Friday, February 16, 2018


Another day, another long assigned reading, and more enlightening nuggets of wisdom.  These lines were written by St. Augustine, who was born in 354 AD and converted to Christianity at age 33.  

Great are you, O Lord.  Great is your goodness and your wisdom is incalculable.  

Those who seek the Lord will praise him.  Certainly when I do invoke him in a prayer, I shall be summoning him into my very being. What place is there in me where my God may enter in, where that same God who made heaven and earth may enter into me?

The house of my soul is too narrow for you to enter it; it needs you to widen it.  It is in ruins: rebuild it.  It contains things that will displease your eyes: I admit it, I know it.  But who will cleanse it?  Who else can I cry to, if not to you?

But you, Lord, live for ever, and nothing in you dies, for before the beginning of time, and before everything which can be described as before, you yourself exist, and you are God and Lord of everything which you have made.

Tell me O god, I beg you; in your mercy, tell me, pitiable creature that I am, did my infancy come after some other period of my existence, which is now extinct? Did I exist somewhere?  Was I someone at all? I have none to explain this to me. Can anyone be the artist of their own creation?

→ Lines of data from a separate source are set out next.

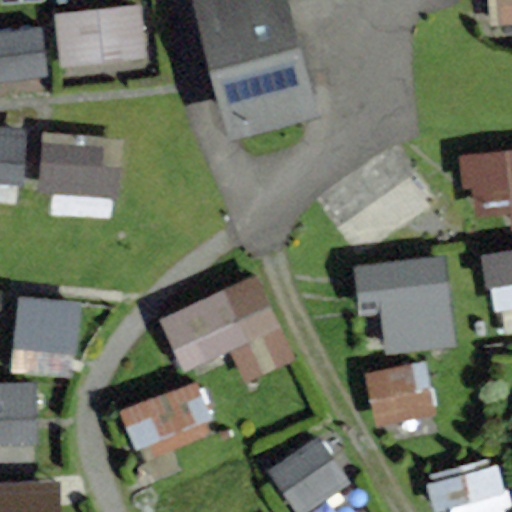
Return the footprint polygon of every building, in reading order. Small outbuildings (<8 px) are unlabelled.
[(267,0),(185,0),(168,4),(200,139),(296,115),(267,0)] [(511,0),(493,0),(495,25),(511,23),(511,0)] [(63,79),(153,74),(149,3),(59,8),(63,79)] [(0,79),(47,77),(45,24),(0,26),(0,79)] [(0,121),(0,177),(23,179),(28,124),(0,121)] [(46,132),(45,189),(123,191),(125,134),(46,132)] [(511,143),(465,151),(473,201),(511,194),(511,143)] [(319,199),(359,257),(439,204),(399,145),(319,199)] [(511,243),(485,247),(494,307),(511,304),(511,243)] [(361,304),(385,303),(388,346),(457,341),(451,250),(358,256),(361,304)] [(245,379),(297,362),(268,272),(164,305),(184,368),(236,351),(245,379)] [(430,359),(369,367),(376,421),(438,413),(430,359)] [(145,463),(220,434),(197,375),(123,404),(145,463)] [(0,466),(41,464),(36,376),(0,377),(0,466)] [(323,428),(267,463),(298,511),(300,511),(355,478),(323,428)] [(501,511),(511,509),(511,499),(499,454),(438,472),(450,511),(501,511)] [(0,511),(63,511),(62,474),(0,475),(0,511)]
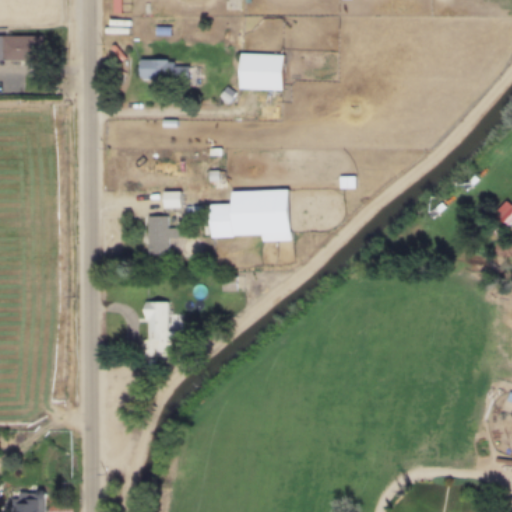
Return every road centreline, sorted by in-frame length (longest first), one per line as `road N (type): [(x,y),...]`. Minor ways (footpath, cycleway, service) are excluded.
road 1 (track): [(511,72),(439,154),(190,368),(159,408),(122,511)]
road 2 (residential): [(89,511),(88,0)]
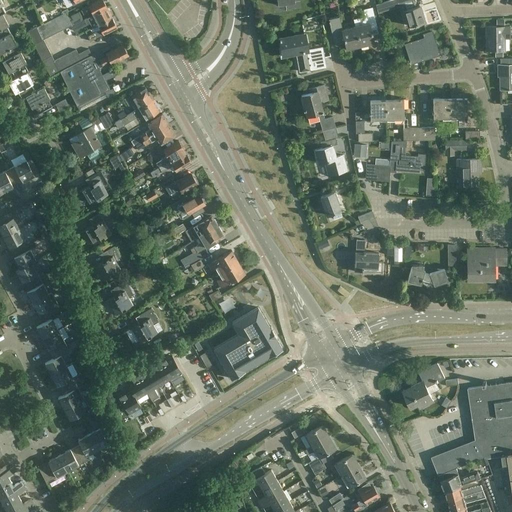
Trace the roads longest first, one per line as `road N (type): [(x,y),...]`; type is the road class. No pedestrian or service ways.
road 1 (residential): [(108,359),(69,229),(58,152),(0,105)]
road 2 (tertiary): [(292,288),(179,89)]
road 3 (secondary): [(511,318),(407,317),(336,345)]
road 4 (residential): [(379,223),(506,223),(502,171)]
road 5 (secondary): [(347,366),(407,342),(511,340)]
road 6 (secondary): [(323,353),(181,440)]
road 7 (secondary): [(192,459),(334,373)]
road 8 (residential): [(341,84),(474,73)]
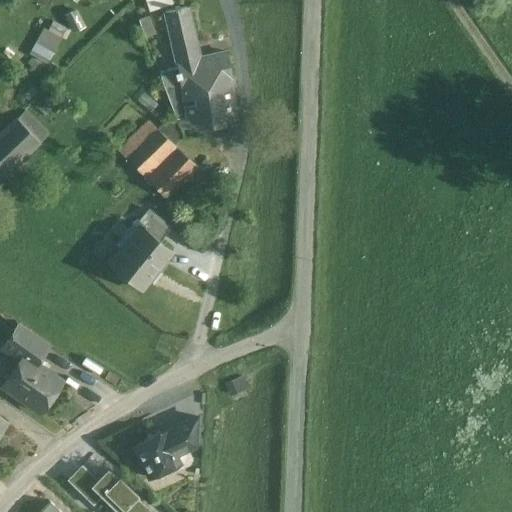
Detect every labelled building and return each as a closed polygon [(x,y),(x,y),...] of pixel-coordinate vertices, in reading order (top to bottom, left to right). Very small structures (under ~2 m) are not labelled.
[(142,0),(145,10),(170,3),(169,0),(142,0)] [(225,52),(199,58),(186,7),(165,12),(178,68),(185,100),(196,98),(200,97),(204,127),(234,123),(230,90),(235,88),(225,52)] [(71,29),(81,26),(76,8),(66,11),(71,29)] [(140,18),(144,35),(153,33),(149,16),(140,18)] [(45,17),(30,53),(49,61),(64,25),(45,17)] [(178,68),(160,72),(160,79),(175,116),(181,132),(199,121),(196,98),(185,100),(178,68)] [(0,176),(1,177),(44,136),(20,110),(0,129),(0,176)] [(175,116),(128,161),(146,179),(178,147),(184,141),(181,132),(175,116)] [(178,147),(146,179),(166,199),(198,168),(178,147)] [(170,228),(151,213),(140,226),(159,241),(170,228)] [(159,241),(140,226),(110,263),(141,288),(171,251),(159,241)] [(19,323),(1,348),(19,361),(23,355),(35,363),(48,344),(19,323)] [(35,363),(23,355),(19,361),(12,371),(17,374),(7,388),(40,411),(61,381),(35,363)] [(196,416),(176,425),(187,448),(195,445),(196,416)] [(176,425),(165,430),(176,454),(177,453),(187,448),(176,425)] [(155,435),(147,432),(144,440),(134,445),(149,476),(181,462),(177,453),(176,454),(165,430),(155,435)] [(96,478),(81,464),(76,469),(91,484),(96,478)] [(152,511),(107,468),(96,478),(91,484),(90,485),(101,495),(118,511),(152,511)] [(91,484),(76,469),(67,479),(92,504),(101,495),(90,485),(91,484)] [(61,511),(49,501),(38,511),(61,511)]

How do I even dare to say that you were silent, my God, when I was the one withdrawing from you? A mist was cutting me off from the brightness of your truth, while my wickedness was over flowing in its abundance.  Look, O God, and see my heart, see my heart!

The attractions of those who are immortal long to be found desirable; but nothing is more truly attractive than your love, and nothing that we find desirable can be more wholesome than your truth.  Where can true safety be found except in you?

Cast yourself upon him! Do not be afraid! He will not step away and let you fall, so cast yourself upon him without fear!  He will pick you up and heal you.